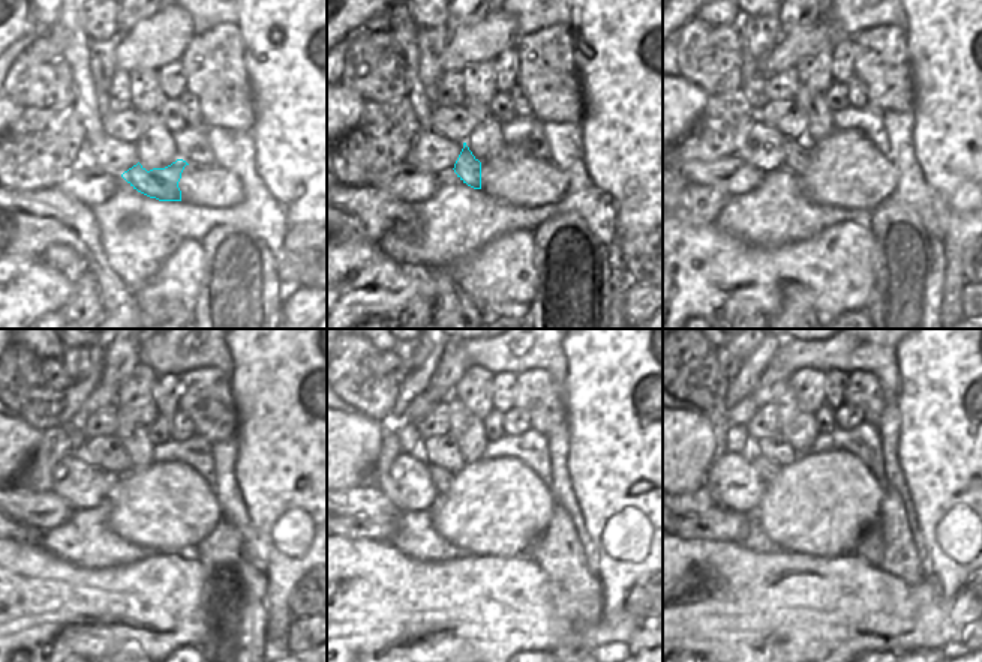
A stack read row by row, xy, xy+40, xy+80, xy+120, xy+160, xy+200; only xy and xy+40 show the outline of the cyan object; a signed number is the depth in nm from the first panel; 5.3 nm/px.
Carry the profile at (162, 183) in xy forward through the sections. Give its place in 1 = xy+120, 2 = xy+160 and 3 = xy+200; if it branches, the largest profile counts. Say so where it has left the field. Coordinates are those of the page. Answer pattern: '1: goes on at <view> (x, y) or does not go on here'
1: goes on at xy+120 (113, 479)
2: goes on at xy+160 (441, 478)
3: goes on at xy+200 (766, 470)

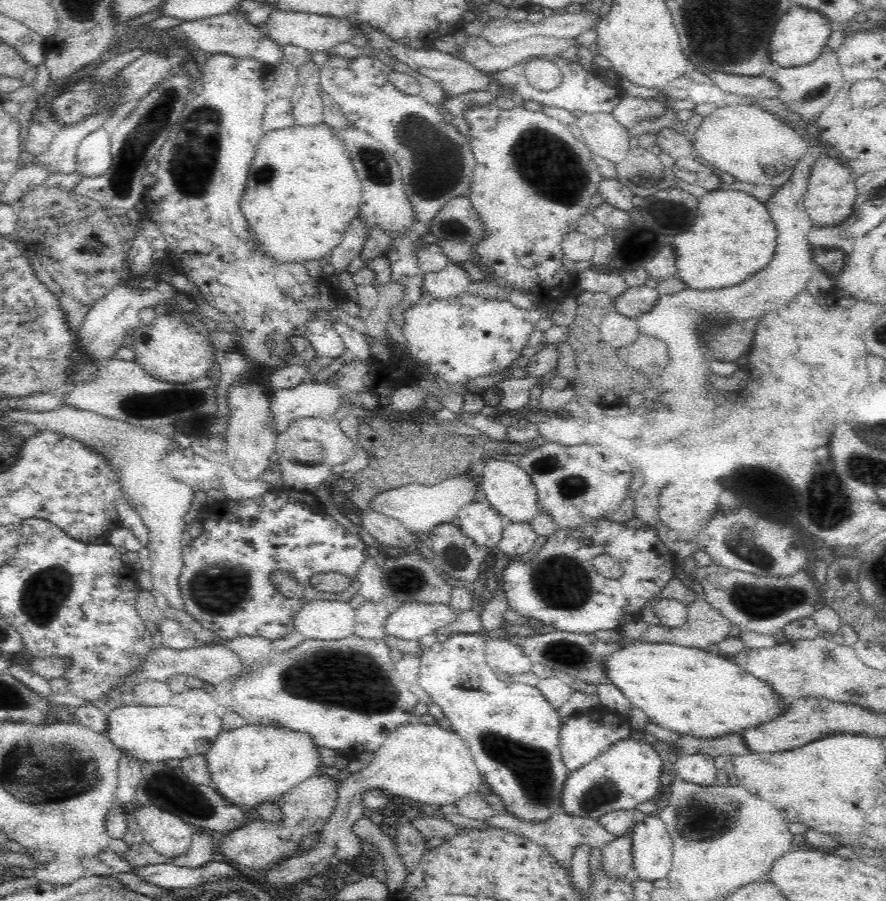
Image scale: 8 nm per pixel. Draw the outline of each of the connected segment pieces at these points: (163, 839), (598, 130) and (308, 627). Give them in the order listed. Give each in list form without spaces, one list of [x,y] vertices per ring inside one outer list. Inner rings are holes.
[[[139,806],[133,814],[145,843],[163,856],[176,859],[191,846],[196,829],[182,817],[156,806]]]
[[[611,112],[579,114],[574,128],[593,154],[614,165],[627,157],[627,152],[639,137],[622,126]]]
[[[312,600],[302,606],[302,610],[294,618],[294,628],[304,635],[305,639],[320,639],[325,641],[335,641],[342,638],[348,638],[355,634],[356,609],[349,601],[336,600]]]

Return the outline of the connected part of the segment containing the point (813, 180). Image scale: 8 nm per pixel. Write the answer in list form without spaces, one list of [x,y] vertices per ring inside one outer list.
[[[828,154],[817,158],[810,174],[809,183],[804,196],[804,208],[815,224],[830,227],[844,222],[851,213],[851,206],[858,195],[853,184],[851,171],[837,154]]]

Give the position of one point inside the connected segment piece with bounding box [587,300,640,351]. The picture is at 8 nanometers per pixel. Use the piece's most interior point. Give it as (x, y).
(619, 331)

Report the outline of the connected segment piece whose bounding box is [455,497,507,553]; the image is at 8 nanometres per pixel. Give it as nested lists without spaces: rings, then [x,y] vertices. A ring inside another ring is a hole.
[[[481,497],[466,504],[457,515],[459,529],[481,548],[493,553],[507,521]]]

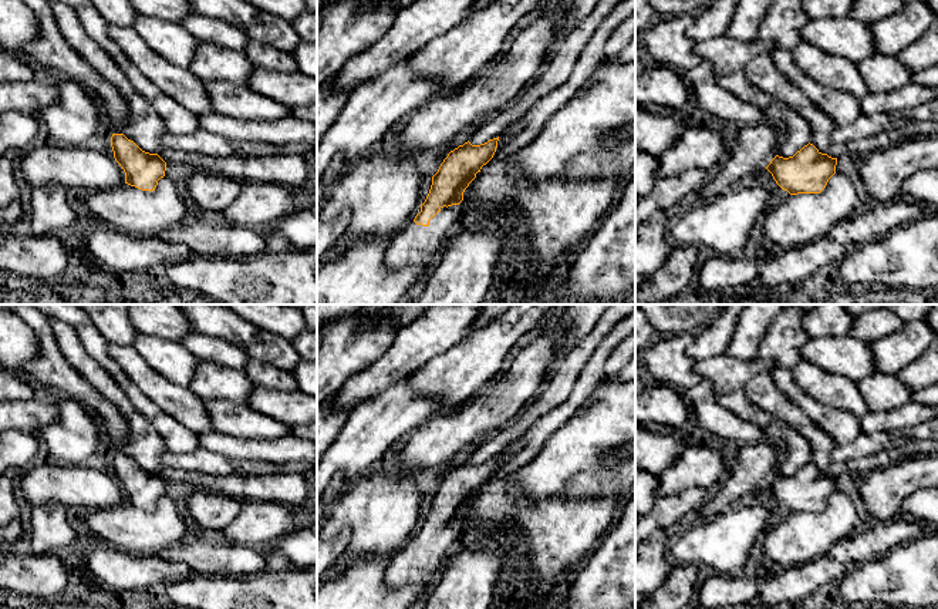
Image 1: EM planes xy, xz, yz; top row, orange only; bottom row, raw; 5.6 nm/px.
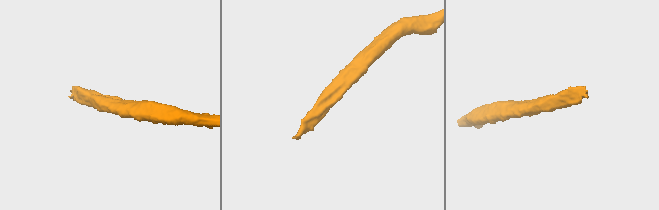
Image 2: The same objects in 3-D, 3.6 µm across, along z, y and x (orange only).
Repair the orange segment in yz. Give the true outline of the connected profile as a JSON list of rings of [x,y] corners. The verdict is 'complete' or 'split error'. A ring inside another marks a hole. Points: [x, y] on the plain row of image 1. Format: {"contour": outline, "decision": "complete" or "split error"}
{"contour": [[[809,461],[793,475],[776,474],[766,488],[782,508],[797,514],[820,512],[836,492],[836,484],[837,477],[821,472]]], "decision": "complete"}

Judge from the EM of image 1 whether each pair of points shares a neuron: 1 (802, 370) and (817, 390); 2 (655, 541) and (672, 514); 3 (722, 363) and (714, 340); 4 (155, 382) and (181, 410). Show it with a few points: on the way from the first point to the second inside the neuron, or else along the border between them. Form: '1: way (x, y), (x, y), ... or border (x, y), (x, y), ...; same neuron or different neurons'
1: way (806, 374), (817, 386); same neuron
2: border (670, 530), (655, 530), (650, 535); different neurons
3: border (724, 352), (697, 362); different neurons
4: way (161, 389), (175, 403); same neuron

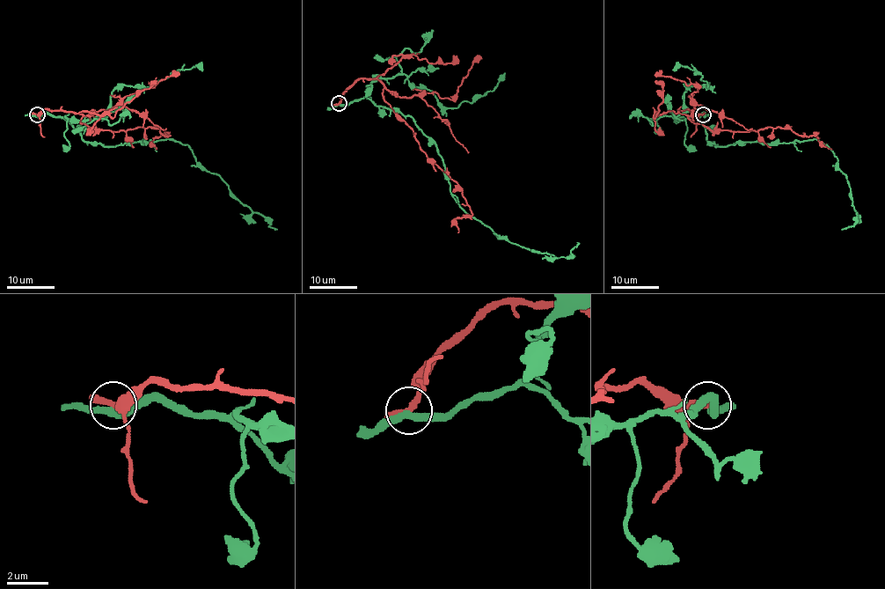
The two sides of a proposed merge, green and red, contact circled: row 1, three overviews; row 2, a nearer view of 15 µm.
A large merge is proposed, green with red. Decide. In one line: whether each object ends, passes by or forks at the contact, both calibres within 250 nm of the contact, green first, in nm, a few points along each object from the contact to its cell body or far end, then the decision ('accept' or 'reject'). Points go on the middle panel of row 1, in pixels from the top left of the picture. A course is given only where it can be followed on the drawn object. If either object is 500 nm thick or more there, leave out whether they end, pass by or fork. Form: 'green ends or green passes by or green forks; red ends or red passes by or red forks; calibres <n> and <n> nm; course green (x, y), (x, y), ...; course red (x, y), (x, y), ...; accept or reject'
green passes by; red passes by; calibres 320 and 280 nm; course green (339, 104), (367, 98), (409, 115), (435, 144), (455, 201), (498, 239), (556, 257), (567, 257), (577, 242); course red (339, 104), (360, 78), (382, 84), (383, 99), (462, 191), (471, 213), (456, 217), (457, 232); reject

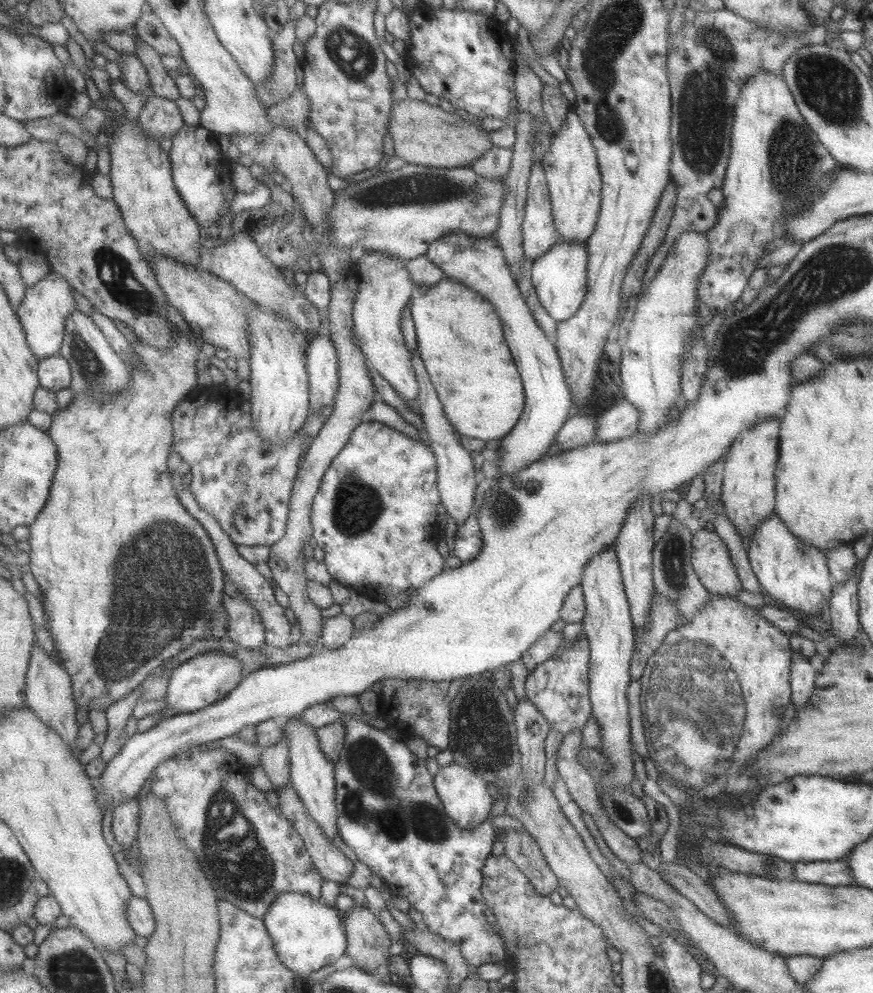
◆ ◆ ◆
Extract the full listing above verbatim; pictures are to be left out of the copy.

A stack read row by row, xy, xy+40, xy+80, xy+120, xy+160, xy+200; only xy and xy+40 show the outline of the cyan object; a signed number is the depth in nm from the first panel; 5.3 nm/px.
Carry the profile at (162, 183) in xy forward through the sections. Give its place in 1 = xy+120, 2 = xy+160 and 3 = xy+200; if it branches, the largest profile counts. Say so where it has left the field. Coordinates are those of the page. Answer pattern: '1: goes on at <view> (x, y) or does not go on here'
1: goes on at xy+120 (113, 479)
2: goes on at xy+160 (441, 478)
3: goes on at xy+200 (766, 470)

Image scale: 8 nm per pixel. Draw the outline of each of the connected segment pieces at these points: (163, 839), (598, 130) and (308, 627). Give them in the order listed. Give each in list form without spaces, one list of [x,y] vertices per ring inside one outer list. Inner rings are holes.
[[[139,806],[133,814],[145,843],[163,856],[176,859],[191,846],[196,829],[182,817],[156,806]]]
[[[611,112],[579,114],[574,128],[593,154],[614,165],[627,157],[627,152],[639,137],[622,126]]]
[[[312,600],[302,606],[302,610],[294,618],[294,628],[304,635],[305,639],[320,639],[325,641],[335,641],[342,638],[348,638],[355,634],[356,609],[349,601],[336,600]]]

Return the outline of the connected part of the segment containing the point (813, 180). Image scale: 8 nm per pixel. Write the answer in list form without spaces, one list of [x,y] vertices per ring inside one outer list.
[[[828,154],[817,158],[810,174],[809,183],[804,196],[804,208],[815,224],[830,227],[844,222],[851,213],[851,206],[858,195],[853,184],[851,171],[837,154]]]

Give the position of one point inside the connected segment piece with bounding box [587,300,640,351]. The picture is at 8 nanometers per pixel. Use the piece's most interior point. Give it as (x, y).
(619, 331)

Report the outline of the connected segment piece whose bounding box is [455,497,507,553]; the image is at 8 nanometres per pixel. Give it as nested lists without spaces: rings, then [x,y] vertices. A ring inside another ring is a hole.
[[[481,497],[466,504],[457,515],[459,529],[481,548],[493,553],[507,521]]]

Image 1: EM planes xy, xz, yz; top row, orange only; bottom row, raw; 5.6 nm/px.
Image 2: The same objects in 3-D, 3.6 µm across, along z, y and x (orange only).
Repair the orange segment in yz. Give the true outline of the connected profile as a JSON list of rings of [x,y] corners. The verdict is 'complete' or 'split error'. A ring inside another marks a hole. Points: [x, y] on the plain row of image 1. Format: {"contour": outline, "decision": "complete" or "split error"}
{"contour": [[[809,461],[793,475],[776,474],[766,488],[782,508],[797,514],[820,512],[836,492],[836,484],[837,477],[821,472]]], "decision": "complete"}

Judge from the EM of image 1 whether each pair of points shares a neuron: 1 (802, 370) and (817, 390); 2 (655, 541) and (672, 514); 3 (722, 363) and (714, 340); 4 (155, 382) and (181, 410). Show it with a few points: on the way from the first point to the second inside the neuron, or else along the border between them. Form: '1: way (x, y), (x, y), ... or border (x, y), (x, y), ...; same neuron or different neurons'
1: way (806, 374), (817, 386); same neuron
2: border (670, 530), (655, 530), (650, 535); different neurons
3: border (724, 352), (697, 362); different neurons
4: way (161, 389), (175, 403); same neuron

The two sides of a proposed merge, green and red, contact circled: row 1, three overviews; row 2, a nearer view of 15 µm.
A large merge is proposed, green with red. Decide. In one line: whether each object ends, passes by or forks at the contact, both calibres within 250 nm of the contact, green first, in nm, a few points along each object from the contact to its cell body or far end, then the decision ('accept' or 'reject'). Points go on the middle panel of row 1, in pixels from the top left of the picture. A course is given only where it can be followed on the drawn object. If either object is 500 nm thick or more there, leave out whether they end, pass by or fork. Form: 'green ends or green passes by or green forks; red ends or red passes by or red forks; calibres <n> and <n> nm; course green (x, y), (x, y), ...; course red (x, y), (x, y), ...; accept or reject'
green passes by; red passes by; calibres 320 and 280 nm; course green (339, 104), (367, 98), (409, 115), (435, 144), (455, 201), (498, 239), (556, 257), (567, 257), (577, 242); course red (339, 104), (360, 78), (382, 84), (383, 99), (462, 191), (471, 213), (456, 217), (457, 232); reject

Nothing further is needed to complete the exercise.